Central Michigan Correctional Facility (STF)
- Interactive map of Central Michigan Correctional Facility (STF)
- Location: St. Louis, Michigan; 43°24′37″N 84°35′52″W﻿ / ﻿43.41025°N 84.59774°W;
- Status: Open
- Security class: Secure Level I
- Capacity: 2560
- Opened: 1990
- Managed by: Michigan Department of Corrections
- Director: Warden Gary Miniard
- Website: Official website

= Central Michigan Correctional Facility =

Prison in Michigan, United States

Central Michigan Correctional Facility (STF) is a Michigan prison for male Level I prisoners.

==History==
The prison was opened in 1990 and was previously known as the Mid-Michigan Correctional Facility and Pine River Correctional Facility until they were consolidated on October 17, 2010.

==Facility==
The Central Michigan Correctional Facility consists of eight housing buildings which provide sixteen separate housing units. Each housing unit consists of 7-8 bed open bays, with 140-160 prisoners. The housing units can hold 2400 Secure Level I prisoners, who are more easily managed within the facility (even though they may have committed violent crimes) than higher level prisoners. There are separate buildings for administration, foodservice, academic programs, maintenance in a warehouse, and prisoner services. The facility is capable of providing on-site routine medical and dental care.

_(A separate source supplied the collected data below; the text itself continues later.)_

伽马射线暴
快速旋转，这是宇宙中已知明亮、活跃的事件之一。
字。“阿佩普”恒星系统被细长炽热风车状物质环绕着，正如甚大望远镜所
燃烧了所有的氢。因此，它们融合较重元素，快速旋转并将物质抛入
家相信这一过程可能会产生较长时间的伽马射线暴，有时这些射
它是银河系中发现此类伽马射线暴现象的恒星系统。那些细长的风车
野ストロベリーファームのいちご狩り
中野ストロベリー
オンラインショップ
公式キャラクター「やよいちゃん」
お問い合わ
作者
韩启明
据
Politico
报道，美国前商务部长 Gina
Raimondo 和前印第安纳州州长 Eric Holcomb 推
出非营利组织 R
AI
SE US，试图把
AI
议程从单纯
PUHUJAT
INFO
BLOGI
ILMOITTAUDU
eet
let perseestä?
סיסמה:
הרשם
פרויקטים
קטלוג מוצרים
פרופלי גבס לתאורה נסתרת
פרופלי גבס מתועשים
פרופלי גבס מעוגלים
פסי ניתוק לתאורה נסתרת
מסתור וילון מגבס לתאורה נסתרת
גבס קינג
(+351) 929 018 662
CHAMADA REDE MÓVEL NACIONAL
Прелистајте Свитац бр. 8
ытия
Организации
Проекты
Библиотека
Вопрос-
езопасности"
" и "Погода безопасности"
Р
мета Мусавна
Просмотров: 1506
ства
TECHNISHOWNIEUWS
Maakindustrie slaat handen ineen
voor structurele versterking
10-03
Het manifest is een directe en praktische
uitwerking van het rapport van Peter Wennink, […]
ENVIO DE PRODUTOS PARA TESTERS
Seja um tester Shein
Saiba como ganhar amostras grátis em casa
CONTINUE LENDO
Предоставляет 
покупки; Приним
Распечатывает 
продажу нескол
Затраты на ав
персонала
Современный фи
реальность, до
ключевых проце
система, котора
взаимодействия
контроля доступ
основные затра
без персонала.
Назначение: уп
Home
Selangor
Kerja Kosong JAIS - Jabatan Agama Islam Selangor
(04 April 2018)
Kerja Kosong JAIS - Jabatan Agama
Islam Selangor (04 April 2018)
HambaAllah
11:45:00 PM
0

Serious medical problems are treated at Michigan Department of Corrections' department at Duane L. Waters Hospital in Jackson, and emergencies are treated by nearby hospitals.

===Security===
The facility is surrounded by two 12 ft fences. The exterior fence has rolls of razor wire on the side and top. The interior fence is an electronically monitored non-lethal electric fence. The perimeter of the facility is also monitored electronically, with surveillance cameras, and with an armed personnel patrol.

==Program==
The Central Michigan Correctional Facility offers several programs for prisoners, including pre-release preparation, recreation, psychological counseling, cognitive restructuring, substance-abuse treatment, and a variety of voluntary self-help programs. A vocational program offers education opportunities in the areas of custodial maintenance technology, business educational technology, horticulture, and building trades. An academic program offers classes in adult basic education and general education development. The facility also provides a general and law library, hobbycraft, religious services, and a barbershop.